§ Passage provided
--------------------

Keywords: cholera; intestinal secretion; secretory diarrhea; traveler’s diarrhea.

Figure 1.

CFTR inhibition by (R)-BPO-27. A) Chemical structure of (R)-BPO-27. B) Short-circuit current in FRT cells expressing human wild-type CFTR showing responses to 100 μM CPT-cAMP (left) and 200 μM 8-Br-cGMP (right), with indicated concentrations of (R)-BPO-27 (representative of 3 experiments). C) Left: short-circuit in HBE cells in response to agonists and inhibitors that target key ion transport processes: 20 μM amiloride (ami), 20 μM forskolin (fsk), 10 μM CFTR_inh-172, and 100 µM ATP. Experiments were done in the absence and presence of (R)-BPO-27 (10 μM, 10 min pretreatment). Right: data summary (means ± se; n = 3). D) Left: short-circuit current in TMEM16A-expressing FRT cells in response to 100 µM ATP. Experiments were done in the absence and presence of (R)-BPO-27 (10 μM, 5 min pretreatment). Right: data summary (means ± se; n = 3). E) Short-circuit current in mouse midjejunal strips showing responses to 20 µM forskolin (left), 10 μg/ml STa toxin (right), and 1 μM (R)-BPO-27 (representative of 3 experiments).

--------------------

§ Data section
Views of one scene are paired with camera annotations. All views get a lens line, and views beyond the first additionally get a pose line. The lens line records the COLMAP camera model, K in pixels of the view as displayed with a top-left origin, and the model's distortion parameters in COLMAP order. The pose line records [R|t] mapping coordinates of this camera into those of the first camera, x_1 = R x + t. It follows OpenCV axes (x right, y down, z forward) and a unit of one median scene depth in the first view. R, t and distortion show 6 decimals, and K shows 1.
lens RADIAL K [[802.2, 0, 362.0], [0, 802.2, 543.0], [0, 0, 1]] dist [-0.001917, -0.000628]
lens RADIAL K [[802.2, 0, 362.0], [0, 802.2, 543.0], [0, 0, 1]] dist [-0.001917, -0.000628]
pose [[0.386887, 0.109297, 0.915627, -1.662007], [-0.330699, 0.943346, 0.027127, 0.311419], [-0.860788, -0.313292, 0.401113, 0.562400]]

--------------------

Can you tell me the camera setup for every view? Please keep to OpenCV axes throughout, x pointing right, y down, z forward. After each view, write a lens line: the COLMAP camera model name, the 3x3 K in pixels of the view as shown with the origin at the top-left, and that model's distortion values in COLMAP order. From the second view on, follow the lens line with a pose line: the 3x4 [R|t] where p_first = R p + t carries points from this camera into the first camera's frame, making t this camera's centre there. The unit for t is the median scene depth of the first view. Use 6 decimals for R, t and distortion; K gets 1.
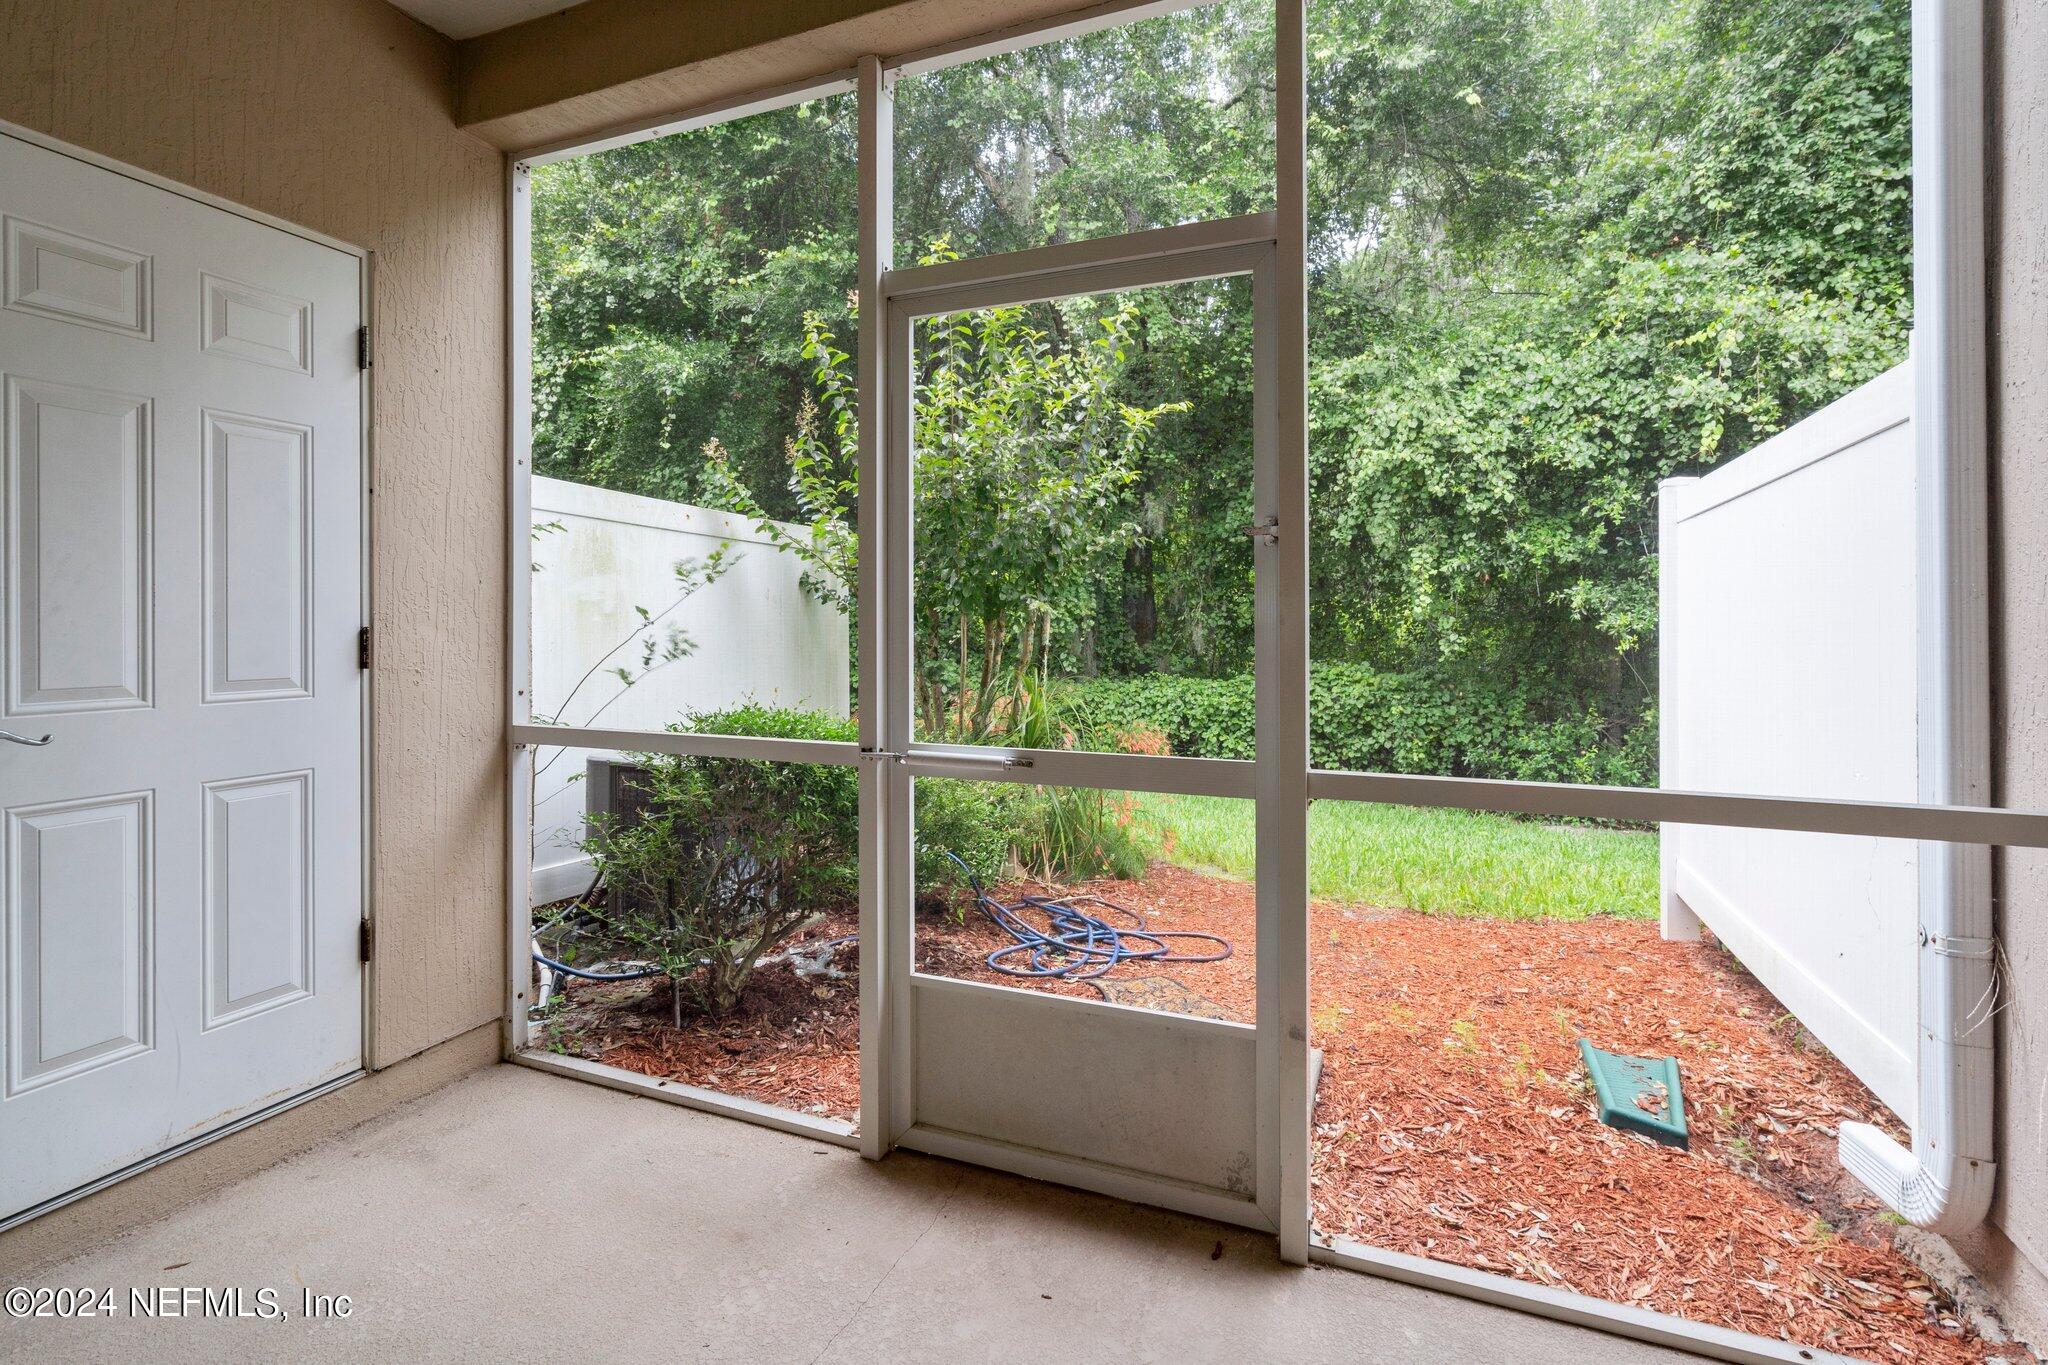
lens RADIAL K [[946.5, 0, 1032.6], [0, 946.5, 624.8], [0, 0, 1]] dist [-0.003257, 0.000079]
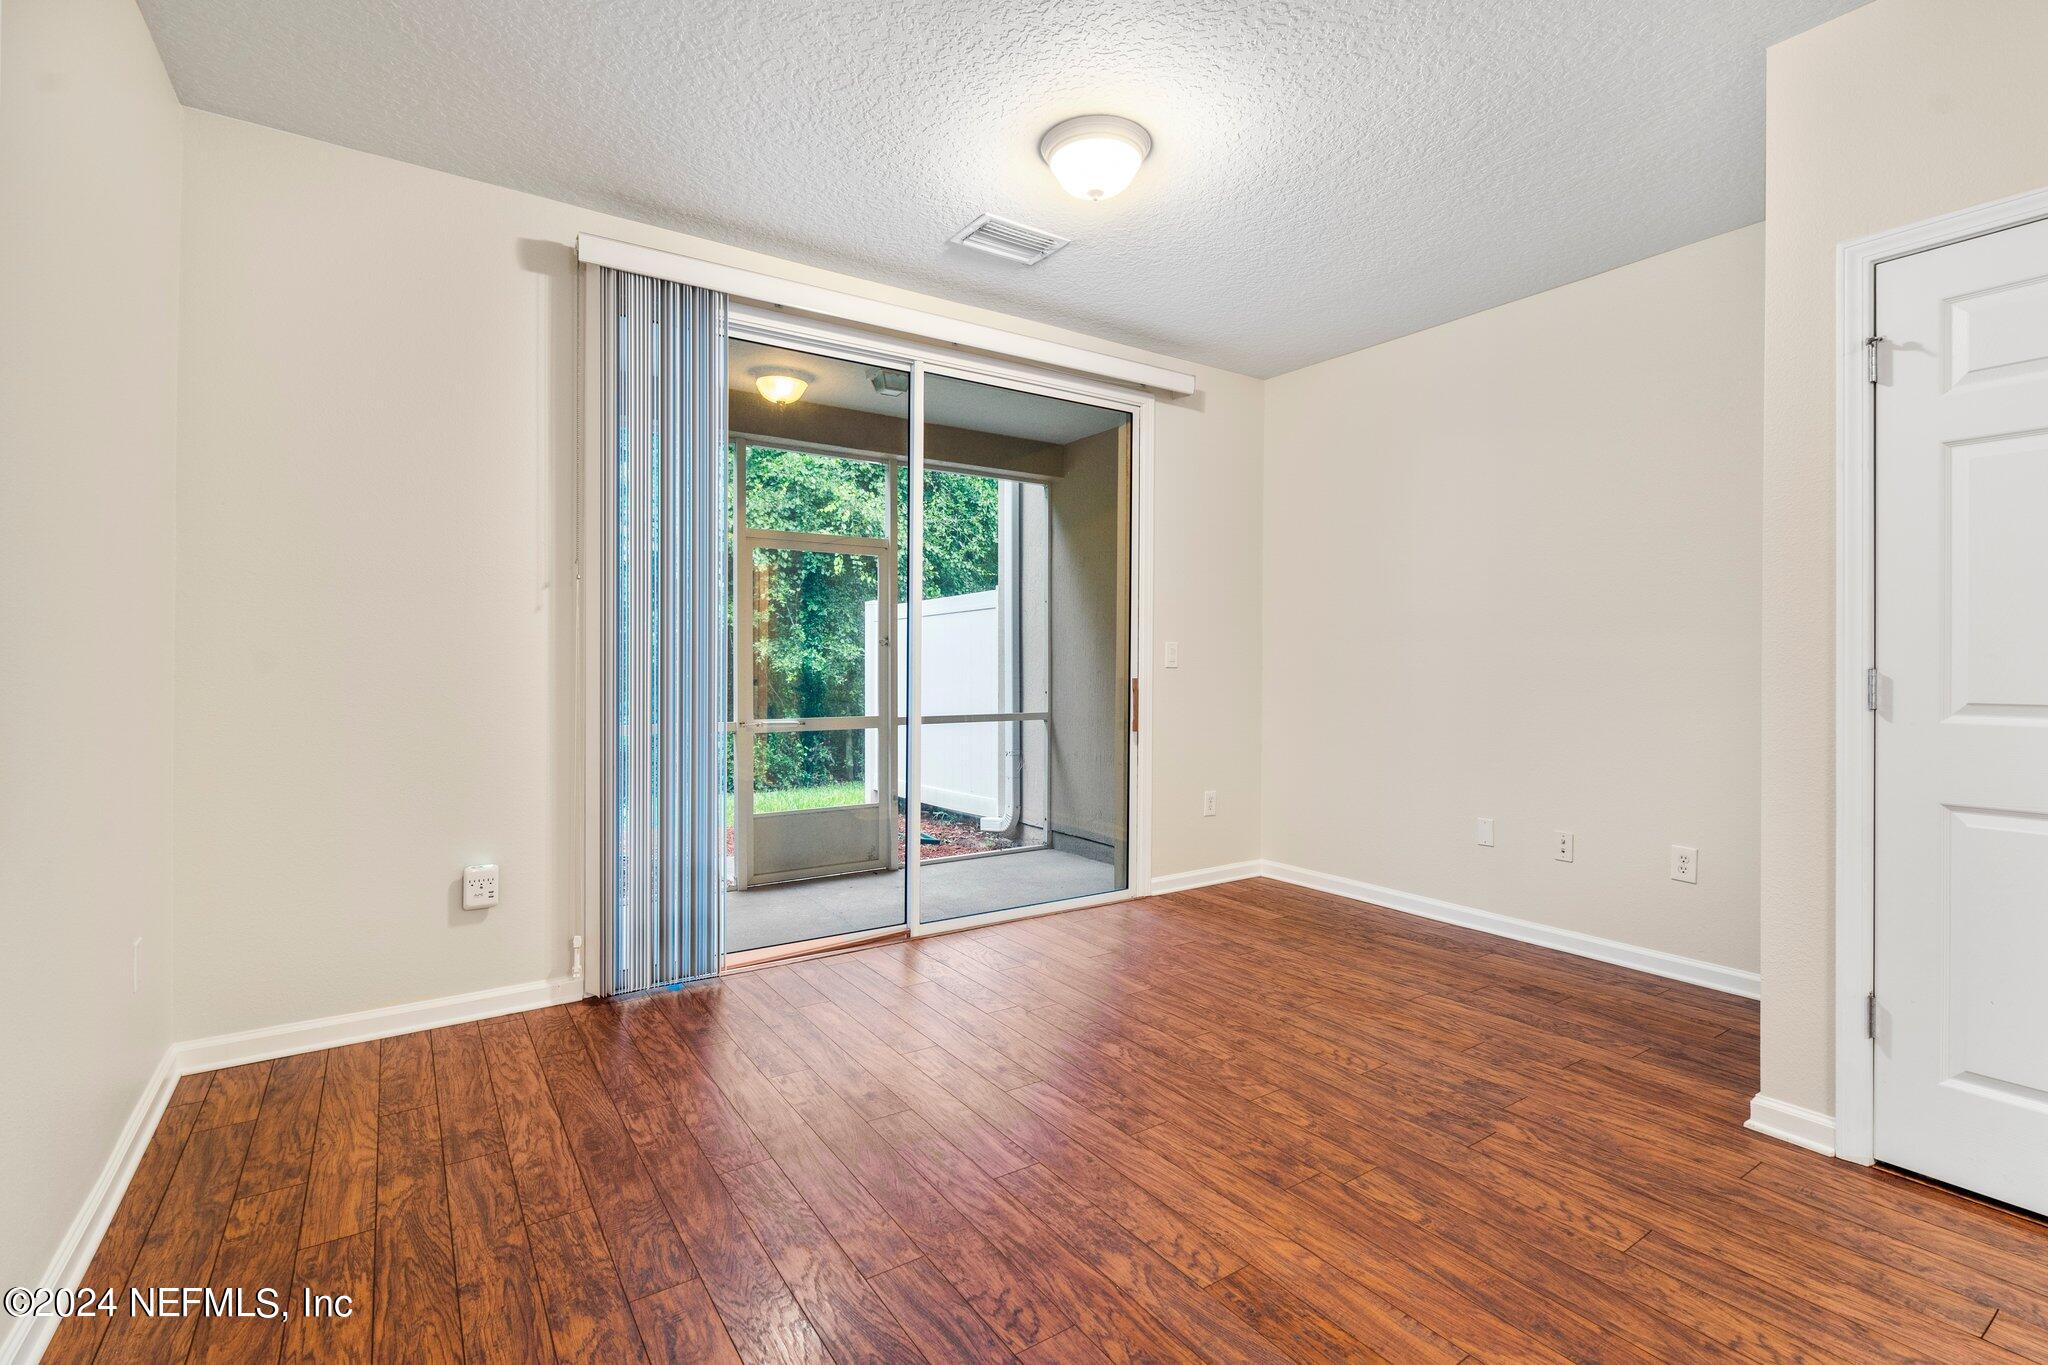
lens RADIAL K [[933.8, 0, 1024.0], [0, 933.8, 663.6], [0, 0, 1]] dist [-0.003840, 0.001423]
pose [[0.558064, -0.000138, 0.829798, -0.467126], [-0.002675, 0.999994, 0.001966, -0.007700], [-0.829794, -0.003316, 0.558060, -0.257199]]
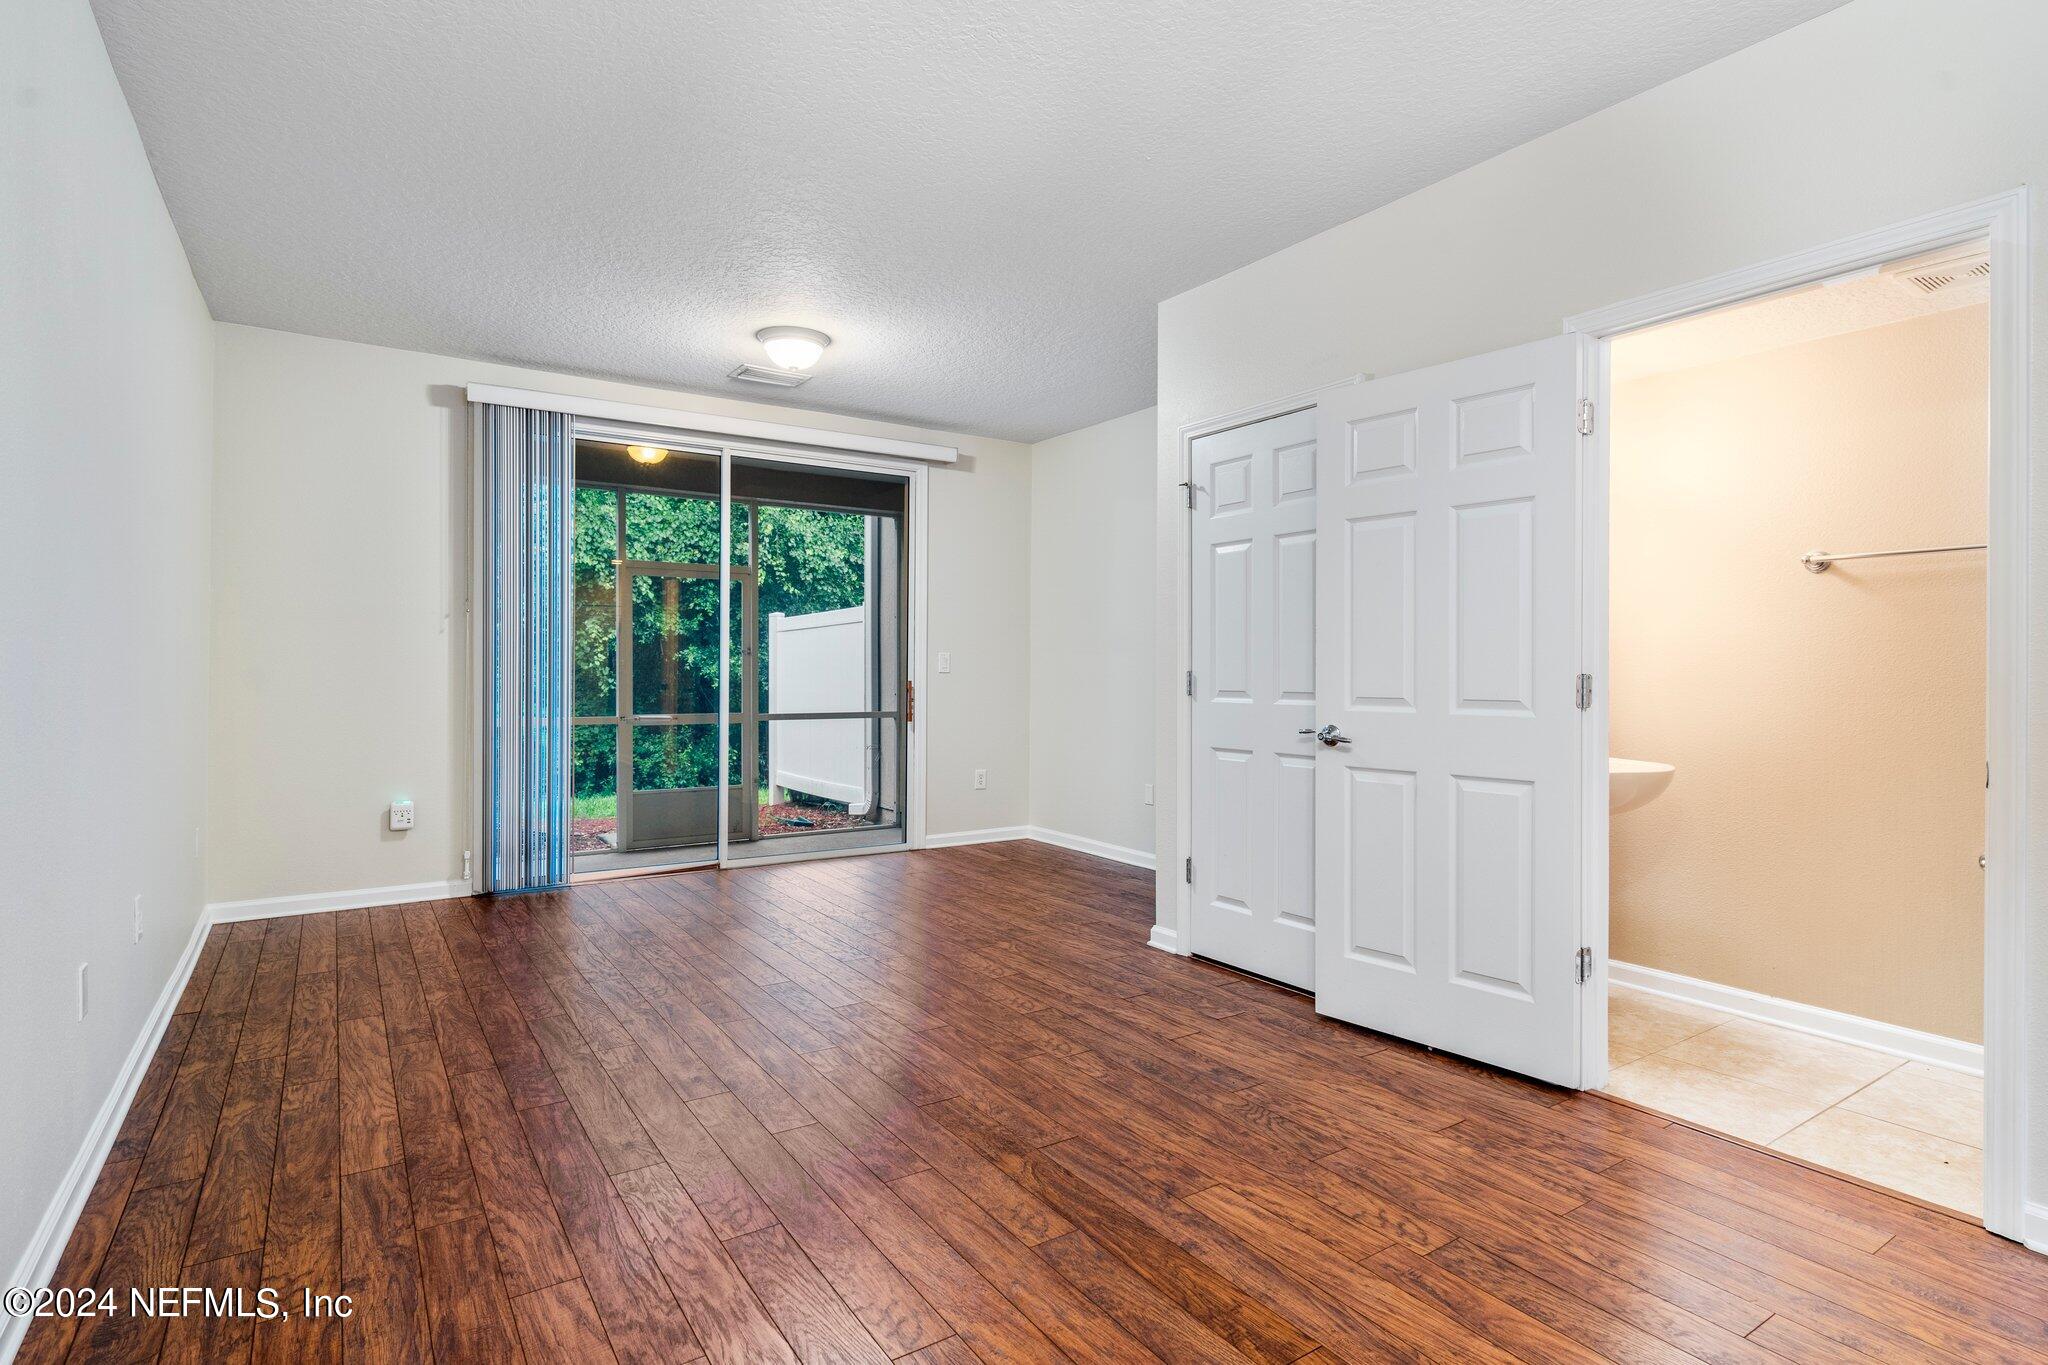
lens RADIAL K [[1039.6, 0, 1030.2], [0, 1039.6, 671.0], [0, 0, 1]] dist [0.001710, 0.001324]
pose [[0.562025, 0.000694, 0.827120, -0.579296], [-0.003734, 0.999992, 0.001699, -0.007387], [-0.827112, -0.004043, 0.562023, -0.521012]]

--------------------

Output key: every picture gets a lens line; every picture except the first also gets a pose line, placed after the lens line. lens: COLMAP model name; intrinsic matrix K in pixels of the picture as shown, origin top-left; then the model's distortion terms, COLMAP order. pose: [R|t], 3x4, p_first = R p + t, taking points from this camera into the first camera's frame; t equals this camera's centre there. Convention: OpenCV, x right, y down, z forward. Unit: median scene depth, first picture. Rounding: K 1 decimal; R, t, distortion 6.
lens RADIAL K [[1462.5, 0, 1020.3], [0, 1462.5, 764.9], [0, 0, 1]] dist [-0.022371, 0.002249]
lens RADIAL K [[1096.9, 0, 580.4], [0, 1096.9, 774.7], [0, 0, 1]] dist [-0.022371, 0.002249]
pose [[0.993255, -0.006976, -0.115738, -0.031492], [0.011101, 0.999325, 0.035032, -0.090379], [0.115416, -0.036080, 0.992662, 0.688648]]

--------------------

Continue the passage on CFTR inhibition by (R)-BPO-27 from where it stops.

Figure 2.

(R)-BPO-27 prevents fluid accumulation in cholera toxin-treated intestinal closed loops. A) Experimental protocol (left), loop weight/length ratio (middle), and representative photos (right) of loops treated with PBS or cholera toxin without or with (R)-BPO-27 (means ± se; n = 5–8 loops per group). B) (R)-BPO-27 dose-response study for experiments as in A (means ± se; n = 4–8 loops per group). C) Efficacy of orally administered (R)-BPO-27 (5 mg/kg) administered 60 min before surgery (means ± se; n = 3–7 loops per group). One-way ANOVA with post hoc Newman-Keuls multiple comparisons test. ***P < 0.001. ns, not significant.

Figure 3.

(R)-BPO-27 prevents fluid accumulation in STa toxin-treated intestinal closed loops. A) Experimental protocol (left), loop weight/length ratio (middle), and representative photos (right) of loops treated with PBS or STa toxin without or with (R)-BPO-27 (means ± se; n = 4 or 5 loops per group). B) (R)-BPO-27 dose-response study for experiments as in A (means ± se; n = 4 or 5 loops per group). One-way ANOVA with post hoc Newman-Keuls multiple comparisons test. **P < 0.01. ns, not significant.

Figure 4.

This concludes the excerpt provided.